Exercise goal – Reproduce the lines of the items unchanged, starting with the line that contains "collectors: K. Sohma, N." and going on through the line that contains "scientific name: Eriocaulon merrillii".

Record list –
START

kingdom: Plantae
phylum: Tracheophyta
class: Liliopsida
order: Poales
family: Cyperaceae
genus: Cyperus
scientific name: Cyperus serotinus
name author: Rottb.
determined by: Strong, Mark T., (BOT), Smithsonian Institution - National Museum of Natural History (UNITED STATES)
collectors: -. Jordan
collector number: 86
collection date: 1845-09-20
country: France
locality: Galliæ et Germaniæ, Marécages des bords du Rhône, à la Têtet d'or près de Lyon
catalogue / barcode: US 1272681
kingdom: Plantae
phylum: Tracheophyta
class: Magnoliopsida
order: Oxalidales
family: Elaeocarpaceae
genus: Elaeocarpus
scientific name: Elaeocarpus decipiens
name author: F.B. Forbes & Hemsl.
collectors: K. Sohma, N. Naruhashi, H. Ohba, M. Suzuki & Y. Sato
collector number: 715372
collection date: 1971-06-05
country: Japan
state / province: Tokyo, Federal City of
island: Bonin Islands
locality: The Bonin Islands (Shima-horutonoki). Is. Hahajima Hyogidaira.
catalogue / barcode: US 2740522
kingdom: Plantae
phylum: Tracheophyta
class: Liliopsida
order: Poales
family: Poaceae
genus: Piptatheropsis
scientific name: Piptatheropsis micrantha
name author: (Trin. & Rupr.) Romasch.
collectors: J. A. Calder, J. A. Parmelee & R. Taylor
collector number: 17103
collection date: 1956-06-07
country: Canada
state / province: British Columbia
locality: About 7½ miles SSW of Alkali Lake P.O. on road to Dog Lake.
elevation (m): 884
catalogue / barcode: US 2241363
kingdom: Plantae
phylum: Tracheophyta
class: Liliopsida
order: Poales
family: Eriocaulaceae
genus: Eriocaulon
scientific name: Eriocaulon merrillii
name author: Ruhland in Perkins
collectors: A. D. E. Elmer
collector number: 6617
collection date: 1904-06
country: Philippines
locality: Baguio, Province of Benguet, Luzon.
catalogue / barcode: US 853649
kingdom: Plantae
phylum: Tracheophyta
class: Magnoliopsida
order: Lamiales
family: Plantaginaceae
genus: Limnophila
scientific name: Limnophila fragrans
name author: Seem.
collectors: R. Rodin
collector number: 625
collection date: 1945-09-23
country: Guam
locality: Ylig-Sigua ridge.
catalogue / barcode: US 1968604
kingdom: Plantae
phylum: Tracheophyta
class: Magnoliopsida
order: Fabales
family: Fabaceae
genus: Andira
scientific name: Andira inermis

END

Response to the task –
collectors: K. Sohma, N. Naruhashi, H. Ohba, M. Suzuki & Y. Sato
collector number: 715372
collection date: 1971-06-05
country: Japan
state / province: Tokyo, Federal City of
island: Bonin Islands
locality: The Bonin Islands (Shima-horutonoki). Is. Hahajima Hyogidaira.
catalogue / barcode: US 2740522
kingdom: Plantae
phylum: Tracheophyta
class: Liliopsida
order: Poales
family: Poaceae
genus: Piptatheropsis
scientific name: Piptatheropsis micrantha
name author: (Trin. & Rupr.) Romasch.
collectors: J. A. Calder, J. A. Parmelee & R. Taylor
collector number: 17103
collection date: 1956-06-07
country: Canada
state / province: British Columbia
locality: About 7½ miles SSW of Alkali Lake P.O. on road to Dog Lake.
elevation (m): 884
catalogue / barcode: US 2241363
kingdom: Plantae
phylum: Tracheophyta
class: Liliopsida
order: Poales
family: Eriocaulaceae
genus: Eriocaulon
scientific name: Eriocaulon merrillii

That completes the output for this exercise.